Stunning horse! Absolutely amazing! I want to ride a reiner : )


----------



## equiniphile (Aug 16, 2009)

Psycret (pronounced Secret), who's turning into a nice Western Pleasure gelding.










































Maserati "Mozzie" is a country English Pleasure horse with great knee action and is very responsive to aids.


































El Khapitan "Khappy" is a gray out of Estrella's sister, Silver Belle. They're uncertain as to which way Khappy's going to go at this point, but it looks like he'll be specializing in Western Pleasure.

























Below, he's the dark gray. My little sister's on him


----------



## equiniphile (Aug 16, 2009)

Little Lizzie is a sweet little girl who's still young and learning, also a reiner with a nice spin on her. She's a doll and loves being pet, running to the pasture gate when you come out.


































Southern Grace, my favorite girl, is a 13-yr old National Show Horse (arab/saddlebred cross) and does English Pleasure.


----------



## equiniphile (Aug 16, 2009)

(from left to right) Mozzie, Psycret, Junior, and Lizzie's butt









Estrella and Psycret:









Psycret and Lizzie:









A few of the 2-yr olds:


















I'm done. That was 65 pics!


----------



## CinderEve (Oct 26, 2010)

Absolutely gorgeous horses!


----------



## ilovemyPhillip (Apr 4, 2009)

Wow, awesome.


----------



## horseluver2435 (May 27, 2009)

All beautiful horses!


----------



## smrobs (Jul 30, 2008)

Gorgeous herd there.
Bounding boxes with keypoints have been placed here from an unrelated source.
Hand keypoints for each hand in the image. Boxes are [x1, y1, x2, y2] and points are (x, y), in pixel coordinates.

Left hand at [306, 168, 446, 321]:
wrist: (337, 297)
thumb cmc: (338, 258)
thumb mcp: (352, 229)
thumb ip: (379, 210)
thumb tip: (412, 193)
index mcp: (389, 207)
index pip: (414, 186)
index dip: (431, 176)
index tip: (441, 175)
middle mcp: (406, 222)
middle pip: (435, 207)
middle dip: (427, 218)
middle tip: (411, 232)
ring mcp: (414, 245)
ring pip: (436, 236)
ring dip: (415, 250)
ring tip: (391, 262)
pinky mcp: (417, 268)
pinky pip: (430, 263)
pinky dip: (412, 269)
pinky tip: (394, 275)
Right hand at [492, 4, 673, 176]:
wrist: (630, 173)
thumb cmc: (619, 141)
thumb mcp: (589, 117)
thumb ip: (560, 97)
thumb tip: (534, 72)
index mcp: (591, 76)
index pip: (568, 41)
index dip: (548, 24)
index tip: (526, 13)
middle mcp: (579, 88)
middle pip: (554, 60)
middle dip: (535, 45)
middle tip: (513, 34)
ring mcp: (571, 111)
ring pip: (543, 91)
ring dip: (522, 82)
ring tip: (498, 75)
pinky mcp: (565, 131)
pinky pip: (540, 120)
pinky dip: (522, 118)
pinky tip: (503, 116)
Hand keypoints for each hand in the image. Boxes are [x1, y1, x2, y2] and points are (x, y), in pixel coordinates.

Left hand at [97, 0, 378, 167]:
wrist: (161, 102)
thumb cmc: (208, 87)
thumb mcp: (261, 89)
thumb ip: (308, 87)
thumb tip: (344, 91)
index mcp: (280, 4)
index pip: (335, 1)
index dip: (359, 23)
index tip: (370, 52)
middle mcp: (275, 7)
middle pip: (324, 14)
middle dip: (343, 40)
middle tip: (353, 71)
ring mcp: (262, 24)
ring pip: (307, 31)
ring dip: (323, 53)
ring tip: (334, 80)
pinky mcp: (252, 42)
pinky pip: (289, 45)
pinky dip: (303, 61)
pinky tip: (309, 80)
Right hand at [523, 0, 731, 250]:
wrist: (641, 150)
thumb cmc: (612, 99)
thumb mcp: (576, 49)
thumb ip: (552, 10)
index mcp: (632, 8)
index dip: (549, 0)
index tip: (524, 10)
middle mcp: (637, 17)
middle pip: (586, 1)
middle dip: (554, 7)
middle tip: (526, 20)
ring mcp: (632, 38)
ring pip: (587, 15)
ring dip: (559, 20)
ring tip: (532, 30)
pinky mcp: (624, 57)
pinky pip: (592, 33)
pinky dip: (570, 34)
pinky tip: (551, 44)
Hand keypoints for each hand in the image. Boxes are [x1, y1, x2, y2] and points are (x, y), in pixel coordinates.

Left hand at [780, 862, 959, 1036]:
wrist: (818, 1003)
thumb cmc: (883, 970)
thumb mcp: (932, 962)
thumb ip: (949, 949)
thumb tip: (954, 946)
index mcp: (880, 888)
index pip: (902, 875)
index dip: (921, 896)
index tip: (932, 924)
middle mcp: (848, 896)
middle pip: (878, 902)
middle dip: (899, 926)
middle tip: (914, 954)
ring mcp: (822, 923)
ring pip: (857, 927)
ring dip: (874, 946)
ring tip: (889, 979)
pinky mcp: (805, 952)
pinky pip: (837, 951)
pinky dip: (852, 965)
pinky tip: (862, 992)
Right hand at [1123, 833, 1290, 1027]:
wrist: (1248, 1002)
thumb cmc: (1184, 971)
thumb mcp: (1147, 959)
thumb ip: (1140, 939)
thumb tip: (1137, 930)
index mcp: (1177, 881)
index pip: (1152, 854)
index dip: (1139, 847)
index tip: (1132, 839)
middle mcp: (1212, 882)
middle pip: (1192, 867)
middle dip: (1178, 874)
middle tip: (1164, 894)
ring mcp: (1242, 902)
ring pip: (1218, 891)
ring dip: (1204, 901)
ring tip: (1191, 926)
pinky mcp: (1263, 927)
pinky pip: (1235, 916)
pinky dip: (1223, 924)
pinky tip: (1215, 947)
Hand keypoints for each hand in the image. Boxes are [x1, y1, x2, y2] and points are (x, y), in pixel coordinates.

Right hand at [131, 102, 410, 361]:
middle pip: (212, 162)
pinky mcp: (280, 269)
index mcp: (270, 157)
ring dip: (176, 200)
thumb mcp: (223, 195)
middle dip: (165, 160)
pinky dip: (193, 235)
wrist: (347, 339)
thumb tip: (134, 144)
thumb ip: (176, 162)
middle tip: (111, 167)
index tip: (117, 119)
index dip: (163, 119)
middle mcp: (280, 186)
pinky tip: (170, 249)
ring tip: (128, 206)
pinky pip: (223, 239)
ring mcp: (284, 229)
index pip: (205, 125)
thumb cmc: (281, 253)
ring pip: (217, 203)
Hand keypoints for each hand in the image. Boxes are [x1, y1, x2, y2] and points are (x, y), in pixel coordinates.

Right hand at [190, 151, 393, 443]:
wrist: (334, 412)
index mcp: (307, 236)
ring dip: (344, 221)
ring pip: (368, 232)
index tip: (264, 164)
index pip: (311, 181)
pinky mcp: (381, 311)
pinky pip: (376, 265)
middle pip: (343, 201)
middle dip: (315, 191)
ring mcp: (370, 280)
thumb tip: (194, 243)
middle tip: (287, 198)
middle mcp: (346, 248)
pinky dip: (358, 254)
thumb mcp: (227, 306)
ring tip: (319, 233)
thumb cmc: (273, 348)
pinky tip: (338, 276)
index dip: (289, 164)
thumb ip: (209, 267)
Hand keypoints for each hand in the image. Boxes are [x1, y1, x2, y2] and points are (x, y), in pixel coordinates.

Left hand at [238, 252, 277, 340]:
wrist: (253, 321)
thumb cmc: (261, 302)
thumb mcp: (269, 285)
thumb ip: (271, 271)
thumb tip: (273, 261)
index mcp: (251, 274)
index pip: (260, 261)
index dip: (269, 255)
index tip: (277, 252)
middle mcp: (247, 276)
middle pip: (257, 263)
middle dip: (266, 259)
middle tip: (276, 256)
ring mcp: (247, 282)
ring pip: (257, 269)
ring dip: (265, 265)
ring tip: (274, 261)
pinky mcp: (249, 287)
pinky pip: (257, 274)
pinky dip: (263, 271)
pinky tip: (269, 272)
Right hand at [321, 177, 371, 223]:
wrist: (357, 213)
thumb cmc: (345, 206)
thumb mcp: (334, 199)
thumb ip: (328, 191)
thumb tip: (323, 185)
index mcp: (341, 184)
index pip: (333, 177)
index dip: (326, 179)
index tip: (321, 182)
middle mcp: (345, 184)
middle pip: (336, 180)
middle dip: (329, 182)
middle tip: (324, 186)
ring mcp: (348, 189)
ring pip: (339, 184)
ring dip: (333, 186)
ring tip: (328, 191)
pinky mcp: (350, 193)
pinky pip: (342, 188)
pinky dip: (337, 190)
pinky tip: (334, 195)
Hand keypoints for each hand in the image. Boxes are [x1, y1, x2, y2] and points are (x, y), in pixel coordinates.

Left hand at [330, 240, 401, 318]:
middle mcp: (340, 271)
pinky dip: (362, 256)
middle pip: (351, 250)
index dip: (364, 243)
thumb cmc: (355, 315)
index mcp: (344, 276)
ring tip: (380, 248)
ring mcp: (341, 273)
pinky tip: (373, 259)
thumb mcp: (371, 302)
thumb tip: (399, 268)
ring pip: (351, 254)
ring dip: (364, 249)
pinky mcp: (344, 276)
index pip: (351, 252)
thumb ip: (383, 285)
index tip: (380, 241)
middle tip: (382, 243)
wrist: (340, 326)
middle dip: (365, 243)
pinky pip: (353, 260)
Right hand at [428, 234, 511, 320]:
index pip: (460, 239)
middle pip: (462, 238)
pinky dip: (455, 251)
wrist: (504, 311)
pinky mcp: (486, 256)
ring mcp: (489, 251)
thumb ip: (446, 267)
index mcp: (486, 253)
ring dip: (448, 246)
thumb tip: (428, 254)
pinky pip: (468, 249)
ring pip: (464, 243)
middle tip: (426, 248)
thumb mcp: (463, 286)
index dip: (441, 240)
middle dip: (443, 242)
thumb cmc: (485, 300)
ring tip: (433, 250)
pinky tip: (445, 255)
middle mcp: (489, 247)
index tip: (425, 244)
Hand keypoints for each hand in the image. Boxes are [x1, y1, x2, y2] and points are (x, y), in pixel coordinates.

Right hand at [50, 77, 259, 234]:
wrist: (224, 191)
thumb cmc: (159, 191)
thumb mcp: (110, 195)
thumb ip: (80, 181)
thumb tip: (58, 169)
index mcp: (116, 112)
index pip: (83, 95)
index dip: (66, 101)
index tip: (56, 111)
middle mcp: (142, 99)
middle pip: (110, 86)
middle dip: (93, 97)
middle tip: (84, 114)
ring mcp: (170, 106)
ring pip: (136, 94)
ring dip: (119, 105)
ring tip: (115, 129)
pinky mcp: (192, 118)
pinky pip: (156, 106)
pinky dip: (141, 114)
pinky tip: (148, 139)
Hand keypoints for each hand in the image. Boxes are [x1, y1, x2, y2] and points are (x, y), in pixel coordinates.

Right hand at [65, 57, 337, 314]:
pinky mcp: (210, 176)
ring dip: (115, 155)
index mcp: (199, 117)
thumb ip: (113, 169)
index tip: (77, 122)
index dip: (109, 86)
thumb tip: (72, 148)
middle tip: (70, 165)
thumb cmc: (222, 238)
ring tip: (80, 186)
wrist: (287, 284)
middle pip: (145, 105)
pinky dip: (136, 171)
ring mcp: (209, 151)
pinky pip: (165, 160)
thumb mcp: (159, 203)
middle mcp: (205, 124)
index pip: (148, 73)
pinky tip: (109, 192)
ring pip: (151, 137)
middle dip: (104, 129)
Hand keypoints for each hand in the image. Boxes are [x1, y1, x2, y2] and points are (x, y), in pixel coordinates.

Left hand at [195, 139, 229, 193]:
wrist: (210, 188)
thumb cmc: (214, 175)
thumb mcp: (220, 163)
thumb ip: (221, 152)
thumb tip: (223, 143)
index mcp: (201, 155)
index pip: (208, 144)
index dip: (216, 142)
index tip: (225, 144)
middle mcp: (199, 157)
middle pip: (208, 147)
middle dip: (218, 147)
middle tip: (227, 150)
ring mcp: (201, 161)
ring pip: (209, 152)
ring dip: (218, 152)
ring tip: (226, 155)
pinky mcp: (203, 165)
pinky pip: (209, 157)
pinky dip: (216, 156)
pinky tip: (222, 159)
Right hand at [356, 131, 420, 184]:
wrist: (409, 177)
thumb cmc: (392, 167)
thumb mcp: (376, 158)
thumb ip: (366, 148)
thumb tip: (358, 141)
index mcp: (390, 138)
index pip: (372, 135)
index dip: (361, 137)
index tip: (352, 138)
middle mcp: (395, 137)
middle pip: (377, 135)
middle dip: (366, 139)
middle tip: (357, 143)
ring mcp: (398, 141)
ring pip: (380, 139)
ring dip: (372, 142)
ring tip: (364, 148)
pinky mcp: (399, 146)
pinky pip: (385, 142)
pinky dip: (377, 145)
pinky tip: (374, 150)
Looks like you had fun.


----------



## Poseidon (Oct 1, 2010)

I love Lizzie's massive ears!


----------



## Wild Heart (Oct 4, 2010)

Wow, your Uncle and Aunt have such stunning horses! I've always wanted to ride a trained reining horse.


----------



## PintoTess (Aug 18, 2010)

gosh so nice horses!! all of them especially the NSH!!!


----------



## inaclick (Jun 6, 2010)

Your uncle has gorgeous horses! I bet you had loads of fun. 
Congrats!
I can't name a favorite, all look exceptionally nice.


----------